Documents on North Korea from the former east Bloc states that are now available to historians ( Some are online at the Cold War History Project)indicate that after Stalin died and the Korean War ended the DPRK was anything but a grateful or subsevient client to the USSR or China. The North has been as frustrating and enigmatic to its friends as its enemies.

The ROK since the rise of the South Korean Left has pursued a " Sunshine Policy" that is based on an odd combination of romantic wishful thinking and hardheaded realism.

The wishful thinking is that PR and bribes can mellow Pyongyang's behavior or the nature of the regime.

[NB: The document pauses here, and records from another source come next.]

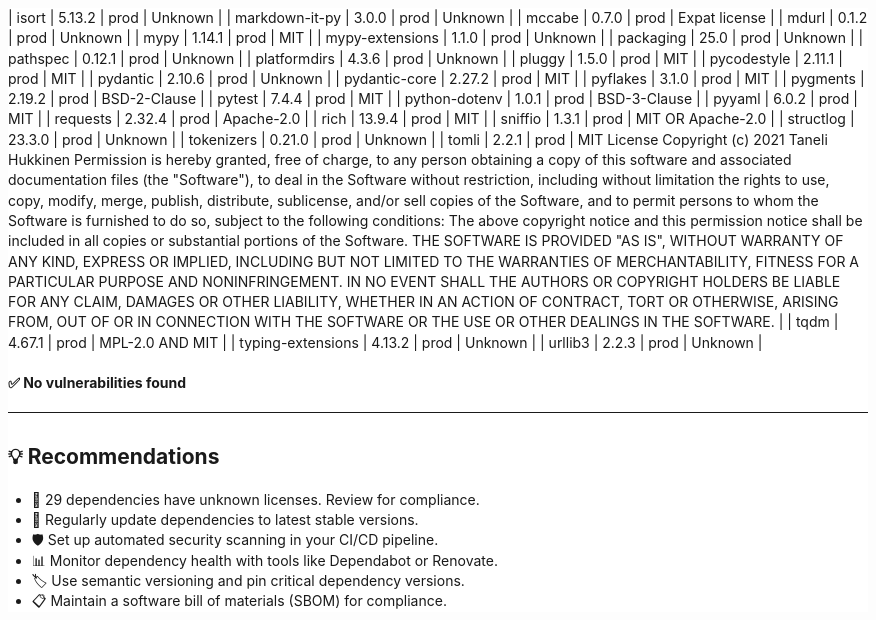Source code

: | isort | 5.13.2 | prod | Unknown |
| markdown-it-py | 3.0.0 | prod | Unknown |
| mccabe | 0.7.0 | prod | Expat license |
| mdurl | 0.1.2 | prod | Unknown |
| mypy | 1.14.1 | prod | MIT |
| mypy-extensions | 1.1.0 | prod | Unknown |
| packaging | 25.0 | prod | Unknown |
| pathspec | 0.12.1 | prod | Unknown |
| platformdirs | 4.3.6 | prod | Unknown |
| pluggy | 1.5.0 | prod | MIT |
| pycodestyle | 2.11.1 | prod | MIT |
| pydantic | 2.10.6 | prod | Unknown |
| pydantic-core | 2.27.2 | prod | MIT |
| pyflakes | 3.1.0 | prod | MIT |
| pygments | 2.19.2 | prod | BSD-2-Clause |
| pytest | 7.4.4 | prod | MIT |
| python-dotenv | 1.0.1 | prod | BSD-3-Clause |
| pyyaml | 6.0.2 | prod | MIT |
| requests | 2.32.4 | prod | Apache-2.0 |
| rich | 13.9.4 | prod | MIT |
| sniffio | 1.3.1 | prod | MIT OR Apache-2.0 |
| structlog | 23.3.0 | prod | Unknown |
| tokenizers | 0.21.0 | prod | Unknown |
| tomli | 2.2.1 | prod | MIT License  Copyright (c) 2021 Taneli Hukkinen  Permission is hereby granted, free of charge, to any person obtaining a copy of this software and associated documentation files (the "Software"), to deal in the Software without restriction, including without limitation the rights to use, copy, modify, merge, publish, distribute, sublicense, and/or sell copies of the Software, and to permit persons to whom the Software is furnished to do so, subject to the following conditions:  The above copyright notice and this permission notice shall be included in all copies or substantial portions of the Software.  THE SOFTWARE IS PROVIDED "AS IS", WITHOUT WARRANTY OF ANY KIND, EXPRESS OR IMPLIED, INCLUDING BUT NOT LIMITED TO THE WARRANTIES OF MERCHANTABILITY, FITNESS FOR A PARTICULAR PURPOSE AND NONINFRINGEMENT. IN NO EVENT SHALL THE AUTHORS OR COPYRIGHT HOLDERS BE LIABLE FOR ANY CLAIM, DAMAGES OR OTHER LIABILITY, WHETHER IN AN ACTION OF CONTRACT, TORT OR OTHERWISE, ARISING FROM, OUT OF OR IN CONNECTION WITH THE SOFTWARE OR THE USE OR OTHER DEALINGS IN THE SOFTWARE.  |
| tqdm | 4.67.1 | prod | MPL-2.0 AND MIT |
| typing-extensions | 4.13.2 | prod | Unknown |
| urllib3 | 2.2.3 | prod | Unknown |

#### ✅ No vulnerabilities found

---

## 💡 Recommendations
- 📜 29 dependencies have unknown licenses. Review for compliance.
- 🔄 Regularly update dependencies to latest stable versions.
- 🛡️ Set up automated security scanning in your CI/CD pipeline.
- 📊 Monitor dependency health with tools like Dependabot or Renovate.
- 🏷️ Use semantic versioning and pin critical dependency versions.
- 📋 Maintain a software bill of materials (SBOM) for compliance.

The hardheaded part is the fear of a " German style" unification where the North implodes and collapses, saddling South Korea with billions of dollars in reconstruction costs.

The ruling party's political purpose of the " Sunshine Policy" is to put off the day of reckoning as long as possible while keeping the anticommunist Right out of power by playing to nationalistic, popular desire for reunification.

American pressure on North Korea over WMD threatens that policy. The DPRK's nukes in turn have alarmed Japan into signaling a potential reversal of its non-nuclear status and a revision of its dependent security relationship with the U.S.

This is something China does *not* want to see happen which is causing it to reverse its previously blase attitude toward DPRK mischief.
I don't blame all of it on Clinton Barnabus but we are in the same situation with the DPRk now as in 1994 except back then they didn't have crude nukes to toss around.

As far as I'm concerned, if the ROK feels it is better off without the US as an ally we have more urgent uses for 37,000 troops. We're not the Soviets, if another country wants us out, we leave. I'm all for calling their bluff.